Retype all of the entries precisely.

*Exercise data*:
***
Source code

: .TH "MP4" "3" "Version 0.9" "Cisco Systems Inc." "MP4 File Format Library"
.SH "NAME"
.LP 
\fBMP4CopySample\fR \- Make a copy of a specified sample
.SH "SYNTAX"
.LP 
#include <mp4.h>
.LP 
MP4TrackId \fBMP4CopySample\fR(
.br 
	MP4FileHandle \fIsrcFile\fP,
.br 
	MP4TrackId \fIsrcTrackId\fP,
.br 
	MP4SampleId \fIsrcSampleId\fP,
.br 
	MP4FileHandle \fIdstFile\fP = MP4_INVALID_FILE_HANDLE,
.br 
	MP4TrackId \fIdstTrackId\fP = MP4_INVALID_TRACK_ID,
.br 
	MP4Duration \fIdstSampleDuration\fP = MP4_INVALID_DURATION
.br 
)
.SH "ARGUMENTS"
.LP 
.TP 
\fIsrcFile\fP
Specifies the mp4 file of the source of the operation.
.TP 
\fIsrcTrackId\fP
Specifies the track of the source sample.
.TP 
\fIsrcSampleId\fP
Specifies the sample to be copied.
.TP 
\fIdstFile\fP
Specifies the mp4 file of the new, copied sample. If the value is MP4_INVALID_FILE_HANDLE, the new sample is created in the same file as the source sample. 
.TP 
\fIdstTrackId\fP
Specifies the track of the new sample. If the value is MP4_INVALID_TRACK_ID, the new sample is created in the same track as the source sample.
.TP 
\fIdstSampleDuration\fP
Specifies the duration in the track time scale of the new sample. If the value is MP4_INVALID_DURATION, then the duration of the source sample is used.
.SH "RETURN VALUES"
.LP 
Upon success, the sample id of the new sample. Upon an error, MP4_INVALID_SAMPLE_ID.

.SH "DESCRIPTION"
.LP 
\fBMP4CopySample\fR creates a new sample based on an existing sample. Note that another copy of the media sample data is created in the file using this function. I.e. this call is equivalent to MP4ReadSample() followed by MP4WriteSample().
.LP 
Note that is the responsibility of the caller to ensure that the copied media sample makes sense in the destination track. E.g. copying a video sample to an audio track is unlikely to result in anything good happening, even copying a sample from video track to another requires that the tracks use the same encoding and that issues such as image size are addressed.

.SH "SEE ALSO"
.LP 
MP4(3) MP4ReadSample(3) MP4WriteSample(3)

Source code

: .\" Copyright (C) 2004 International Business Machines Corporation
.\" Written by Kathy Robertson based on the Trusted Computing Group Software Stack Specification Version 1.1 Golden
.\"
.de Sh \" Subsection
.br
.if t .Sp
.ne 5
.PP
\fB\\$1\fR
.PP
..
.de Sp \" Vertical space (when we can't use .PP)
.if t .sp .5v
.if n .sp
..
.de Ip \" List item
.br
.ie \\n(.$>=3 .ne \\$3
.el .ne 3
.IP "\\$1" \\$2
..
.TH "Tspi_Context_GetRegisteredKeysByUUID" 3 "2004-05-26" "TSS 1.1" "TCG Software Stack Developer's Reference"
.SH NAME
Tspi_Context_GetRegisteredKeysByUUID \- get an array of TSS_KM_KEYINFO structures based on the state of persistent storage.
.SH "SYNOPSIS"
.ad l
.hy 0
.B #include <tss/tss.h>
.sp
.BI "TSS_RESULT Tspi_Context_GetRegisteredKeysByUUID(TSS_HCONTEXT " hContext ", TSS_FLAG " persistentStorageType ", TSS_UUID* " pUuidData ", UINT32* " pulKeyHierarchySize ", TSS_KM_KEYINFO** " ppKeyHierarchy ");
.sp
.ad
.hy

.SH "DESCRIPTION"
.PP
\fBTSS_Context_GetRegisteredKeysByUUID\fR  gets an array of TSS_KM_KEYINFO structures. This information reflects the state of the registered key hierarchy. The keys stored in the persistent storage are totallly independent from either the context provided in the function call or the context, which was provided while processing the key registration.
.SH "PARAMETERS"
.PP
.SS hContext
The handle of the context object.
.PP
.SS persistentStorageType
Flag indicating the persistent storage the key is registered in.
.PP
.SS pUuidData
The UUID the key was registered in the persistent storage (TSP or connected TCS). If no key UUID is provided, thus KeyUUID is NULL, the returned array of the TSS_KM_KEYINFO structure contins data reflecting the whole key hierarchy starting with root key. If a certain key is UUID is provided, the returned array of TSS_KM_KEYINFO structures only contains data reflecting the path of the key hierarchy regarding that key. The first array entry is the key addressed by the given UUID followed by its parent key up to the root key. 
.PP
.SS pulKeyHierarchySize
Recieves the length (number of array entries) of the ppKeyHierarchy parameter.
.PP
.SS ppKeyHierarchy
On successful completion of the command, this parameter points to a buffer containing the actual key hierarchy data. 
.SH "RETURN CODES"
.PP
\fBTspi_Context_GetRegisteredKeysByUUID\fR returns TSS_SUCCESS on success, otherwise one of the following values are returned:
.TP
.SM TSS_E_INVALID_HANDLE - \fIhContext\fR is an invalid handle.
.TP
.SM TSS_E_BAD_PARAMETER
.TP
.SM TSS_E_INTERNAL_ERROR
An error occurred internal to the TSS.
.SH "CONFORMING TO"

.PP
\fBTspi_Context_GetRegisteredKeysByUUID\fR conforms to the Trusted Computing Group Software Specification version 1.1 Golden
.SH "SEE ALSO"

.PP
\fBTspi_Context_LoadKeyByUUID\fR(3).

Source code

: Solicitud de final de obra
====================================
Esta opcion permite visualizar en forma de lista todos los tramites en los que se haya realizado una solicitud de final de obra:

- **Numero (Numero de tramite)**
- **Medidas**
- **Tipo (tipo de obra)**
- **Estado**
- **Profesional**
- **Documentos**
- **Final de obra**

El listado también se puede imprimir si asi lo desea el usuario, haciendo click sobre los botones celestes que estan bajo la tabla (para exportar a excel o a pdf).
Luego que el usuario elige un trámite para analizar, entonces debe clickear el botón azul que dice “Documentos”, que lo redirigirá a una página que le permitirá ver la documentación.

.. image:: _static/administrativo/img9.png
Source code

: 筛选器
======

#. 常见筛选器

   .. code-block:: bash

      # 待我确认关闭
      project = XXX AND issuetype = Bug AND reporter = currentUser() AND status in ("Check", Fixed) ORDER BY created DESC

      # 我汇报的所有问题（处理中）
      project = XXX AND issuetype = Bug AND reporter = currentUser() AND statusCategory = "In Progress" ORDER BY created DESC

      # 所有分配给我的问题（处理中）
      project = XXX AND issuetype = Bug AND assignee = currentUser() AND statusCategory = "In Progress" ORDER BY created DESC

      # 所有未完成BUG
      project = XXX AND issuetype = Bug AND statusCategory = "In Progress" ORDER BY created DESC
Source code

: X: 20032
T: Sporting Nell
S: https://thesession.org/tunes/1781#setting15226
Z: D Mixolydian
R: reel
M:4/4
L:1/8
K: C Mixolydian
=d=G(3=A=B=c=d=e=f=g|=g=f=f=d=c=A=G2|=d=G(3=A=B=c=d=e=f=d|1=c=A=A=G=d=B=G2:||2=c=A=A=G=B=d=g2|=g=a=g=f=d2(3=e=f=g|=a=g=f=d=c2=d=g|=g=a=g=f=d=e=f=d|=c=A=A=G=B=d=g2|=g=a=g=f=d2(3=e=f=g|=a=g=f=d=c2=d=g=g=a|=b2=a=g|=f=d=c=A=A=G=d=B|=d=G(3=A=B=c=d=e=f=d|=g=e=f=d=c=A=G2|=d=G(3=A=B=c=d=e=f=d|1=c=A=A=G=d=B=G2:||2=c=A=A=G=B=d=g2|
***
*Completed exercise*:
Source code

: .TH "MP4" "3" "Version 0.9" "Cisco Systems Inc." "MP4 File Format Library"
.SH "NAME"
.LP 
\fBMP4CopySample\fR \- Make a copy of a specified sample
.SH "SYNTAX"
.LP 
#include <mp4.h>
.LP 
MP4TrackId \fBMP4CopySample\fR(
.br 
	MP4FileHandle \fIsrcFile\fP,
.br 
	MP4TrackId \fIsrcTrackId\fP,
.br 
	MP4SampleId \fIsrcSampleId\fP,
.br 
	MP4FileHandle \fIdstFile\fP = MP4_INVALID_FILE_HANDLE,
.br 
	MP4TrackId \fIdstTrackId\fP = MP4_INVALID_TRACK_ID,
.br 
	MP4Duration \fIdstSampleDuration\fP = MP4_INVALID_DURATION
.br 
)
.SH "ARGUMENTS"
.LP 
.TP 
\fIsrcFile\fP
Specifies the mp4 file of the source of the operation.
.TP 
\fIsrcTrackId\fP
Specifies the track of the source sample.
.TP 
\fIsrcSampleId\fP
Specifies the sample to be copied.
.TP 
\fIdstFile\fP
Specifies the mp4 file of the new, copied sample. If the value is MP4_INVALID_FILE_HANDLE, the new sample is created in the same file as the source sample. 
.TP 
\fIdstTrackId\fP
Specifies the track of the new sample. If the value is MP4_INVALID_TRACK_ID, the new sample is created in the same track as the source sample.
.TP 
\fIdstSampleDuration\fP
Specifies the duration in the track time scale of the new sample. If the value is MP4_INVALID_DURATION, then the duration of the source sample is used.
.SH "RETURN VALUES"
.LP 
Upon success, the sample id of the new sample. Upon an error, MP4_INVALID_SAMPLE_ID.

.SH "DESCRIPTION"
.LP 
\fBMP4CopySample\fR creates a new sample based on an existing sample. Note that another copy of the media sample data is created in the file using this function. I.e. this call is equivalent to MP4ReadSample() followed by MP4WriteSample().
.LP 
Note that is the responsibility of the caller to ensure that the copied media sample makes sense in the destination track. E.g. copying a video sample to an audio track is unlikely to result in anything good happening, even copying a sample from video track to another requires that the tracks use the same encoding and that issues such as image size are addressed.

.SH "SEE ALSO"
.LP 
MP4(3) MP4ReadSample(3) MP4WriteSample(3)

Source code

: .\" Copyright (C) 2004 International Business Machines Corporation
.\" Written by Kathy Robertson based on the Trusted Computing Group Software Stack Specification Version 1.1 Golden
.\"
.de Sh \" Subsection
.br
.if t .Sp
.ne 5
.PP
\fB\\$1\fR
.PP
..
.de Sp \" Vertical space (when we can't use .PP)
.if t .sp .5v
.if n .sp
..
.de Ip \" List item
.br
.ie \\n(.$>=3 .ne \\$3
.el .ne 3
.IP "\\$1" \\$2
..
.TH "Tspi_Context_GetRegisteredKeysByUUID" 3 "2004-05-26" "TSS 1.1" "TCG Software Stack Developer's Reference"
.SH NAME
Tspi_Context_GetRegisteredKeysByUUID \- get an array of TSS_KM_KEYINFO structures based on the state of persistent storage.
.SH "SYNOPSIS"
.ad l
.hy 0
.B #include <tss/tss.h>
.sp
.BI "TSS_RESULT Tspi_Context_GetRegisteredKeysByUUID(TSS_HCONTEXT " hContext ", TSS_FLAG " persistentStorageType ", TSS_UUID* " pUuidData ", UINT32* " pulKeyHierarchySize ", TSS_KM_KEYINFO** " ppKeyHierarchy ");
.sp
.ad
.hy

.SH "DESCRIPTION"
.PP
\fBTSS_Context_GetRegisteredKeysByUUID\fR  gets an array of TSS_KM_KEYINFO structures. This information reflects the state of the registered key hierarchy. The keys stored in the persistent storage are totallly independent from either the context provided in the function call or the context, which was provided while processing the key registration.
.SH "PARAMETERS"
.PP
.SS hContext
The handle of the context object.
.PP
.SS persistentStorageType
Flag indicating the persistent storage the key is registered in.
.PP
.SS pUuidData
The UUID the key was registered in the persistent storage (TSP or connected TCS). If no key UUID is provided, thus KeyUUID is NULL, the returned array of the TSS_KM_KEYINFO structure contins data reflecting the whole key hierarchy starting with root key. If a certain key is UUID is provided, the returned array of TSS_KM_KEYINFO structures only contains data reflecting the path of the key hierarchy regarding that key. The first array entry is the key addressed by the given UUID followed by its parent key up to the root key. 
.PP
.SS pulKeyHierarchySize
Recieves the length (number of array entries) of the ppKeyHierarchy parameter.
.PP
.SS ppKeyHierarchy
On successful completion of the command, this parameter points to a buffer containing the actual key hierarchy data. 
.SH "RETURN CODES"
.PP
\fBTspi_Context_GetRegisteredKeysByUUID\fR returns TSS_SUCCESS on success, otherwise one of the following values are returned:
.TP
.SM TSS_E_INVALID_HANDLE - \fIhContext\fR is an invalid handle.
.TP
.SM TSS_E_BAD_PARAMETER
.TP
.SM TSS_E_INTERNAL_ERROR
An error occurred internal to the TSS.
.SH "CONFORMING TO"

.PP
\fBTspi_Context_GetRegisteredKeysByUUID\fR conforms to the Trusted Computing Group Software Specification version 1.1 Golden
.SH "SEE ALSO"

.PP
\fBTspi_Context_LoadKeyByUUID\fR(3).

Source code

: Solicitud de final de obra
====================================
Esta opcion permite visualizar en forma de lista todos los tramites en los que se haya realizado una solicitud de final de obra:

- **Numero (Numero de tramite)**
- **Medidas**
- **Tipo (tipo de obra)**
- **Estado**
- **Profesional**
- **Documentos**
- **Final de obra**

El listado también se puede imprimir si asi lo desea el usuario, haciendo click sobre los botones celestes que estan bajo la tabla (para exportar a excel o a pdf).
Luego que el usuario elige un trámite para analizar, entonces debe clickear el botón azul que dice “Documentos”, que lo redirigirá a una página que le permitirá ver la documentación.

.. image:: _static/administrativo/img9.png
Source code

: 筛选器
======

#. 常见筛选器

   .. code-block:: bash

      # 待我确认关闭
      project = XXX AND issuetype = Bug AND reporter = currentUser() AND status in ("Check", Fixed) ORDER BY created DESC

      # 我汇报的所有问题（处理中）
      project = XXX AND issuetype = Bug AND reporter = currentUser() AND statusCategory = "In Progress" ORDER BY created DESC

      # 所有分配给我的问题（处理中）
      project = XXX AND issuetype = Bug AND assignee = currentUser() AND statusCategory = "In Progress" ORDER BY created DESC

      # 所有未完成BUG
      project = XXX AND issuetype = Bug AND statusCategory = "In Progress" ORDER BY created DESC
Source code

: X: 20032
T: Sporting Nell
S: https://thesession.org/tunes/1781#setting15226
Z: D Mixolydian
R: reel
M:4/4
L:1/8
K: C Mixolydian
=d=G(3=A=B=c=d=e=f=g|=g=f=f=d=c=A=G2|=d=G(3=A=B=c=d=e=f=d|1=c=A=A=G=d=B=G2:||2=c=A=A=G=B=d=g2|=g=a=g=f=d2(3=e=f=g|=a=g=f=d=c2=d=g|=g=a=g=f=d=e=f=d|=c=A=A=G=B=d=g2|=g=a=g=f=d2(3=e=f=g|=a=g=f=d=c2=d=g=g=a|=b2=a=g|=f=d=c=A=A=G=d=B|=d=G(3=A=B=c=d=e=f=d|=g=e=f=d=c=A=G2|=d=G(3=A=B=c=d=e=f=d|1=c=A=A=G=d=B=G2:||2=c=A=A=G=B=d=g2|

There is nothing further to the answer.